Each platform has different strengths and weaknesses.

The VEX line is expensive and relatively closed. The platform is physically very reconfigurable and being targeted at middle and high school students is pretty robust. The IFI provided sensors are mechanically robust and easy to interface. The downside of being targeted at students is the platform is not easily extended. IFI / RobotC provide few opportunities to step outside the bounds of the RobotC development environment. The upside is, it is harder for a student to get too far afield. The downside is, it is harder for a student to bring new innovations to the platform.
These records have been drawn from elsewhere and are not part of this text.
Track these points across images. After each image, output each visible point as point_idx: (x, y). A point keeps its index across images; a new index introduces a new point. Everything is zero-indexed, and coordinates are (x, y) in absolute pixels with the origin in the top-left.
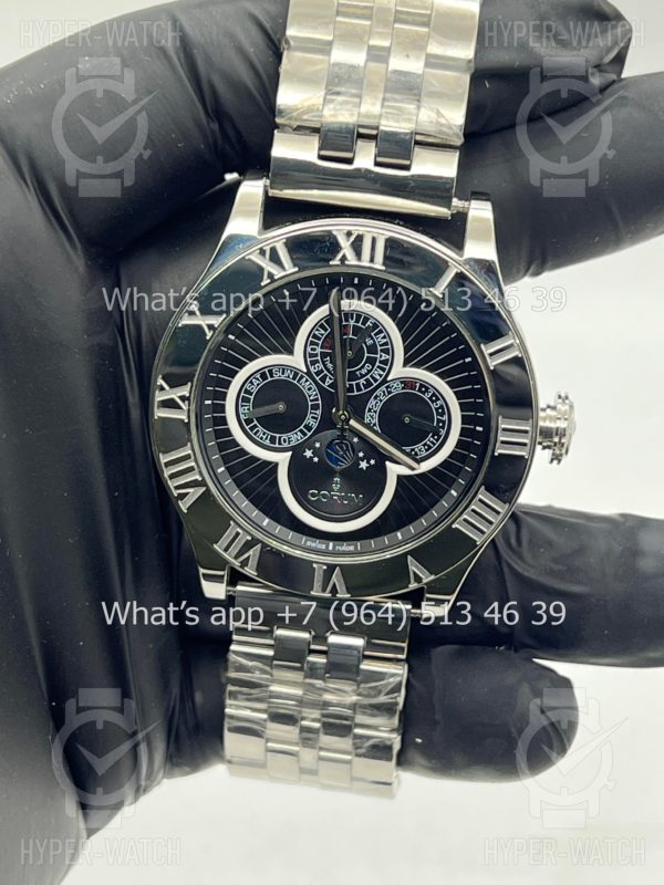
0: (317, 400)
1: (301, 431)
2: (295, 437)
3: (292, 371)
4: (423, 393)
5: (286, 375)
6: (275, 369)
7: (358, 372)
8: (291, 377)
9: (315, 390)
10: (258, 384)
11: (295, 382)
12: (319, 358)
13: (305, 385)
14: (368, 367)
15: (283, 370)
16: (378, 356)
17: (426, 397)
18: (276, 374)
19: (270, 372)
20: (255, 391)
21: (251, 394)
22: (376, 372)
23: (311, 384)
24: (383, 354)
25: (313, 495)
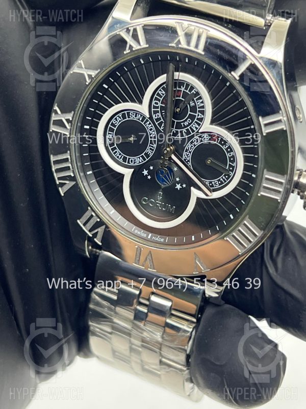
0: (155, 137)
2: (139, 160)
3: (141, 116)
4: (223, 145)
5: (137, 117)
6: (131, 112)
7: (182, 124)
8: (141, 119)
9: (154, 131)
10: (120, 121)
11: (143, 123)
12: (159, 110)
13: (148, 126)
14: (189, 121)
15: (136, 114)
16: (197, 115)
17: (224, 148)
18: (132, 116)
19: (128, 114)
20: (117, 125)
21: (115, 126)
22: (194, 126)
23: (152, 126)
24: (200, 114)
25: (145, 200)
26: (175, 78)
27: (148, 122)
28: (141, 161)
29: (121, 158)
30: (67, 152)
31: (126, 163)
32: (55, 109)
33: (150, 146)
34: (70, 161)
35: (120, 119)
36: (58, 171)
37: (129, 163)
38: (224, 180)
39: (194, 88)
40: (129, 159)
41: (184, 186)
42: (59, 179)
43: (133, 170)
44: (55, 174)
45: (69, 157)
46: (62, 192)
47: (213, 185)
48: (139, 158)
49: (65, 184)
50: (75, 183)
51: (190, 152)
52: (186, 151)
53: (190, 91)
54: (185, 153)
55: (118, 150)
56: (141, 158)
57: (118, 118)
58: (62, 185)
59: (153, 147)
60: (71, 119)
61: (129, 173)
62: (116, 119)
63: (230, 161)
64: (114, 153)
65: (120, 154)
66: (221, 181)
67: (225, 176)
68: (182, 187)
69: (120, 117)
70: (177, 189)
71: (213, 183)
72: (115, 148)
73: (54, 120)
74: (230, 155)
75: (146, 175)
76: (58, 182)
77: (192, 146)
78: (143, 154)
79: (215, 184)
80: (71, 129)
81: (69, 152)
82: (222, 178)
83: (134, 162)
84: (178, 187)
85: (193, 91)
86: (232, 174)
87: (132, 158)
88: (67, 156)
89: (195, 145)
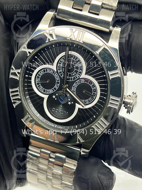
0: (59, 81)
1: (53, 89)
2: (51, 91)
3: (52, 71)
4: (90, 84)
5: (51, 72)
6: (48, 69)
7: (72, 74)
8: (52, 73)
9: (58, 78)
10: (42, 73)
11: (53, 74)
12: (61, 68)
13: (56, 76)
14: (75, 73)
15: (50, 70)
16: (79, 70)
17: (91, 85)
18: (48, 71)
19: (46, 70)
20: (41, 75)
21: (40, 76)
22: (77, 75)
23: (57, 76)
24: (80, 70)
25: (54, 110)
26: (69, 54)
27: (56, 74)
28: (52, 92)
29: (42, 90)
30: (17, 87)
31: (45, 93)
32: (12, 67)
33: (56, 85)
34: (19, 91)
35: (42, 72)
36: (13, 96)
37: (46, 92)
38: (91, 100)
39: (77, 58)
40: (46, 90)
41: (72, 103)
42: (13, 100)
43: (48, 95)
44: (11, 98)
45: (18, 90)
46: (14, 106)
47: (85, 102)
48: (51, 90)
49: (16, 102)
50: (21, 101)
51: (75, 87)
52: (74, 87)
53: (76, 60)
54: (73, 88)
55: (41, 87)
56: (52, 90)
57: (41, 72)
58: (15, 103)
59: (58, 85)
60: (20, 72)
61: (47, 97)
62: (40, 72)
63: (94, 91)
64: (39, 88)
65: (42, 88)
66: (90, 101)
67: (91, 98)
68: (71, 103)
69: (42, 71)
70: (69, 104)
71: (86, 101)
72: (40, 86)
73: (11, 73)
74: (94, 88)
75: (54, 98)
76: (13, 101)
77: (76, 85)
78: (53, 88)
79: (87, 102)
80: (20, 77)
81: (18, 87)
82: (90, 99)
83: (49, 92)
84: (70, 103)
85: (77, 60)
86: (94, 97)
87: (48, 90)
88: (17, 89)
89: (77, 84)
The Redbot line is fully open and extensible. The schematics, board layouts, and platform components are open and documented on Sparkfun’s website. The Redbot is probably the least robust physically. The Redbot is a great development platform but with an eye towards high extensibility and low cost it is probably at the highest risk of taking a catastrophic hit in a competition. That said the Redbot might be the best price to performance platform of the four. The Redbot’s size makes it too big to qualify for mini sumo competitions.
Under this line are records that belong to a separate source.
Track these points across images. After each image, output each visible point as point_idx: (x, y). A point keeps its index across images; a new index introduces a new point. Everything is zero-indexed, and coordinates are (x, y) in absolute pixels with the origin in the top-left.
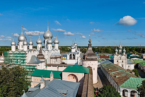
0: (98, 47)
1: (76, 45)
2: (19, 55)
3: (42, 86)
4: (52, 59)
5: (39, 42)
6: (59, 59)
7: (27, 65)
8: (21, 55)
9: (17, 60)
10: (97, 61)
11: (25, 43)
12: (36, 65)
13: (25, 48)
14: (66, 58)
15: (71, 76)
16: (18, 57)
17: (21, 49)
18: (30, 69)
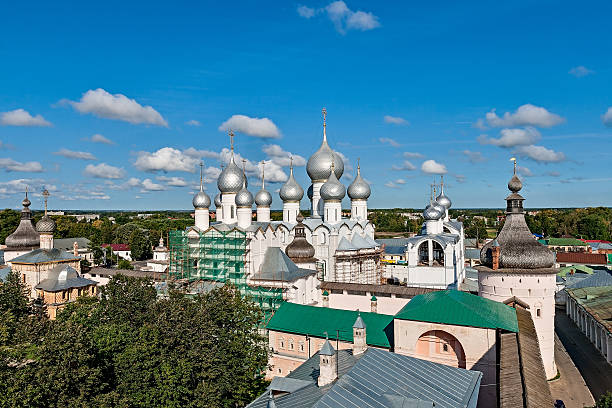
0: (542, 210)
1: (444, 202)
2: (221, 246)
3: (327, 376)
4: (341, 264)
5: (292, 192)
6: (369, 264)
7: (252, 283)
8: (227, 246)
9: (216, 265)
10: (554, 277)
11: (244, 198)
12: (285, 284)
13: (244, 220)
14: (397, 259)
15: (433, 337)
16: (218, 251)
17: (228, 221)
18: (261, 300)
The 3Pi platform is hands down the best choice for line following competitions. It is pretty much designed to be fast and excel at line following. The 3Pi is low to the ground, is probably the fastest by far of the four robots mentioned here, and has a built in integrated line sensing array. The 3Pi platform provides for some extensibility. The 3Pi can be readily extended with sensors and other electronics but the motion platform is pretty fixed. Pololu sells a prototyping shield for adding sensors and other electronics. They also sell replacement motors with different gear ratios to achieve different speed to torque characteristics, but that is about it. Two wheel pivot steering with a caster is pretty much all you get. The 3Pi also requires a pretty clean and unobstructed field. The wheels are on the smaller side and not made for climbing or rough surfaces. If you are doing line following, maze solving, swarm bots, stuff that relies mostly on interesting software solutions and limited environmental interactions the 3Pi is the way to go.

The final robot I actively use is the Pololu Zumo. This bot is specifically a mini sumo pusher bot. Like the 3Pi, the Zumo is optimized for mini sumo competitions. Like the 3Pi the physical platform is not readily extended. The mini sumo rules limit the weight and footprint of the bot, so large physical changes to the bot are probably not in the cards anyhow. The Zumo allows for some sensor extension but the base platform with the sensor array consumes most of the available IO of the 328p microcontroller. Like the 3Pi the motors can be changed to achieve different gear ratios. Also similar to the 3Pi the Zumo relies on two motor slip skid steering. The Zumo is a tracked platform and has a pretty good grip but again like the 3Pi it requires a relatively smooth obstruction free playing field.

Each of these robots solves a different problem in a different way. For line following competitions and newer roboticists the 3Pi is the way to go. For mini sumo the Zumo is great platform. For the home hobbyist the Redbot is probably the best answer. For a more physically extensible and more powerful (and significantly more costly) platform the VEX line is the way to go.

In the end all of the robots are great solutions each with it’s individual strengths and weaknesses. Pick the one that best fits your style or target competition and go for it!